> It's possible to gradually resize a hash table to prevent spikes. Can you prov...

Dylan16807 · on Jan 3, 2022

> Can you provide details? The only trick I know of is the same one as with arrays where you overallocate. That still doesn't get rid of spikes and the C++ STL and Wikipedia both list worst case time as O(size of hash table).

When you want to grow your hash table, go ahead and allocate a bigger but blank chunk of memory. (You can either design your memory allocation system to make this fast, or you can prerequest the memory when you're x% away from full.)

Put your new item in the big chunk of memory.

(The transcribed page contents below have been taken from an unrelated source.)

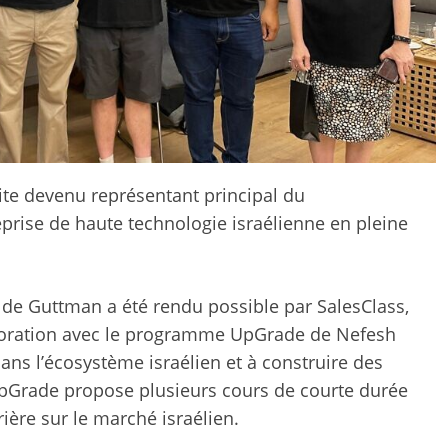
ite devenu représentant principal du
rise de haute technologie israélienne en pleine
e de Guttman a été rendu possible par SalesClass,
aboration avec le programme UpGrade de Nefesh
dans l’écosystème israélien et à construire des
pGrade propose plusieurs cours de courte durée
rière sur le marché israélien.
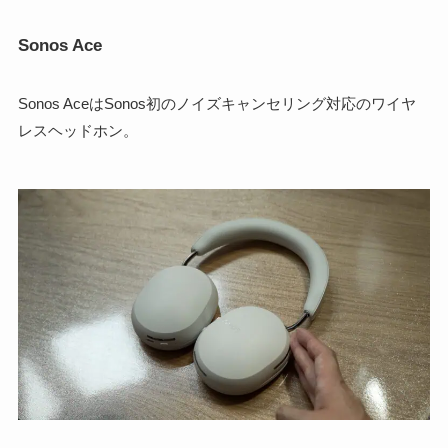
Sonos Ace
Sonos AceはSonos初のノイズキャンセリング対応のワイヤ
レスヘッドホン。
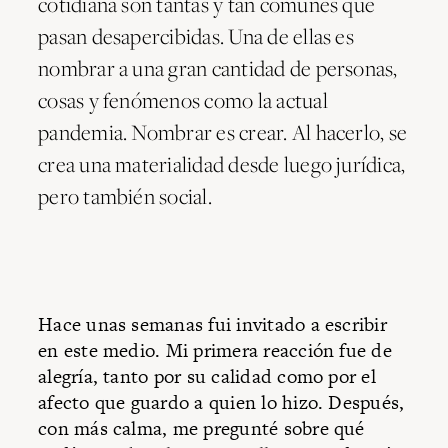
cotidiana son tantas y tan comunes que
pasan desapercibidas. Una de ellas es
nombrar a una gran cantidad de personas,
cosas y fenómenos como la actual
pandemia. Nombrar es crear. Al hacerlo, se
crea una materialidad desde luego jurídica,
pero también social.
Hace unas semanas fui invitado a escribir
en este medio. Mi primera reacción fue de
alegría, tanto por su calidad como por el
afecto que guardo a quien lo hizo. Después,
con más calma, me pregunté sobre qué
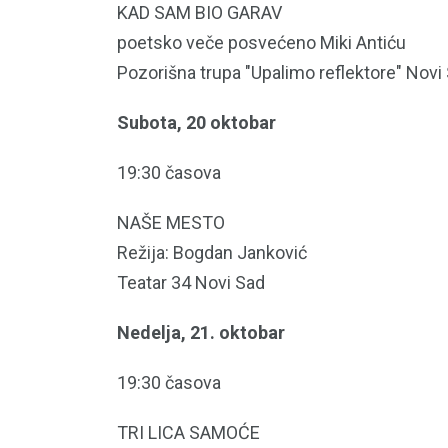
KAD SAM BIO GARAV
poetsko veče posvećeno Miki Antiću
Pozorišna trupa "Upalimo reflektore" Novi
Subota, 20 oktobar
19:30 časova
NAŠE MESTO
Režija: Bogdan Janković
Teatar 34 Novi Sad
Nedelja, 21. oktobar
19:30 časova
TRI LICA SAMOĆE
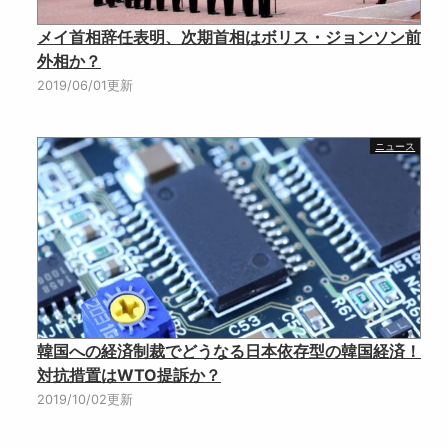
メイ首相辞任表明、次期首相はボリス・ジョンソン前
外相か？
2019/06/01更新
ニュース
韓国への経済制裁でどうなる日本依存型の韓国経済！
対抗措置はWTO提訴か？
2019/10/02更新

Every time you search for something, check both chunks.

Every time the hash table has to allocate a new slot, move over four items from the small chunk of memory to the big chunk.

Eventually the big chunk of memory will be 65% full and the small chunk will be empty, and then you deallocate the small chunk.

And that'll work forever just fine.

The ability to shrink is only slightly more complicated, exercise for the reader.

> It's also not enough to just have capacity - often times hash tables will abort finding a slot if gone far enough in favor of resizing & rehashing the table.

Either use methods that won't abort, or use a secure hash and tune the hash table so you can make a statistical guarantee that the chance of an emergency resize is a million times smaller than the chance of the computer spontaneously self-destructing.

Edit:

> C++ STL and Wikipedia

It's no surprise the STL wouldn't so something as fussy as keeping two most-of-a-hash-tables behind the curtain. As for Wikipedia, it has a whole section talking about how you don't have to resize all-at-once. The O(n) at the top is an oversimplification.

vlovich123 · on Jan 3, 2022

That's a really neat idea. I don't think I've seen any containers that implement this idea. Wonder why.